By Piotr Kreglicki
Adaptive Bitrate (ABR) streaming is a delivery technology designed to provide consistent, high-quality viewing in situations where bandwidth may fluctuate, and where viewers may be on a wide range of devices.
ABR streaming addresses these issues by encoding content into multiple variants, each potentially a different bit rate, frame size and/or frame rate. These variants are combined into a single package that represents the original content. ABR players switch between variants depending upon the device and available bandwidth, to ensure consistent high-quality playback.
For example, a single ABR package might include six variants, each encoded at progressively higher bit rates. The player will adaptively switch between low bit rates and high bit rates, depending upon the connectivity of the device.
How it works?
During playback, video and audio are delivered via HTTP in small segments, typically between 3 and 10 seconds in length. Each content package includes multiple variants, and each variant may include many segments. The player is provided with a package manifest file outlining which variants are available and the location of the segments for each variant.

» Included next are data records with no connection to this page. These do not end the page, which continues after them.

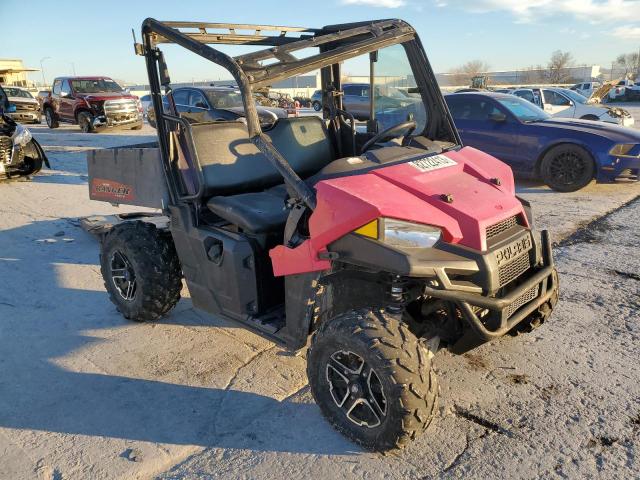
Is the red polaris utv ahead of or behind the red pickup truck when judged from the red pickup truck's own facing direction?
ahead

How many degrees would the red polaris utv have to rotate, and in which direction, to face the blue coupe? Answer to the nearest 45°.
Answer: approximately 90° to its left

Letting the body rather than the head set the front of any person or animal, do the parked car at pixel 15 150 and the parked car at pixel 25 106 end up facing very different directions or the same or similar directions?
same or similar directions

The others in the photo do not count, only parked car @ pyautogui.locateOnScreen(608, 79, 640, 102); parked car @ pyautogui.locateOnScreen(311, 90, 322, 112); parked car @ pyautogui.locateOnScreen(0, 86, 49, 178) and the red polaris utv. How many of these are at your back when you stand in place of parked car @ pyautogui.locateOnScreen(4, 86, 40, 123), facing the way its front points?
0

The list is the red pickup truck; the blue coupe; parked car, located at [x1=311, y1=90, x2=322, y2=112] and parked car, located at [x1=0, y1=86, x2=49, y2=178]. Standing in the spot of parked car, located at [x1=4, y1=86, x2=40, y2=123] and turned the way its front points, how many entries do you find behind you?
0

The video player requests and downloads a segment from a variant. While the segment is played, the connection speed is monitored, and the player may opt to switch variants, either increasing or decreasing the video bit rate based upon the connection speed. Players may also choose variants with different frame sizes or frame rates to optimize the visual experience for the device. This adaptive behavior is what ensures consistent playback regardless of connection speed or device.
HLS & MPEG-DASH
Apple HLS (HTTP Live Streaming) and MPEG-DASH (Dynamic Adaptive Streaming over HTTP) are currently two most common ABR streaming technologies supported by vast majority of devices. And they are both supported in Telestream Cloud.
HLS
HLS is media streaming protocol developed by Apple for iOS, Apple TV and OS X that over time has gained support on number of other platforms due to its popularity. It is natively supported on OSX, iOS, Android 4.1+ and Windows 10.
Originally HLS used H.264 as video codec encapsulated by MPEG-2 TS chunks. References to the segmented files are contained in .m3u8 manifest files.
In 2016 Apple added byte-range addressing for fragmented MP4 files. HTTP byte range requests allow to specify segments as byte range of a larger URL and consolidate segments into single large file. Primary benefits of this update:
- improved caching performance as the media player is walking through a larger file in a sequence rather than downloading each segment from different location
- there are fewer files to manage which can translate into savings on storage space
- ability to use both HLS and MPEG-DASH manifests for the same media files which allows for broader compatibility across different players
HLS content can be encrypted with AES-128 using an existing or randomly generated key. For an extra layer of encryption keys can be served over SSL.
MPEG-DASH
MPEG DASH works in principle just like HLS, but is codec agnostic so it’s not limited to H.264 only but can also use H.265 or VP9. It is also the first adaptive bit rate solution that has become an international standard. Stream metadata is described by MPD files (Media Presentation Description) that can be organized in different ways depending on the use case.
In various forms MPEG-DASH is supported by all major browsers and vast majority of Android devices (from smartphones to TVs).
MPEG DASH uses Common Encryption for content protection which is based on existing web standards and is DRM platform agnostic. It works with number of available DRM platforms (Microsoft PlayReady, Google Widevine) and allows to share keys, key identifiers, encryption algorithm, parameters, location to store proprietary data in a Protection System Specific Header (PSSH) while leaving details of DRM implementation to individual systems.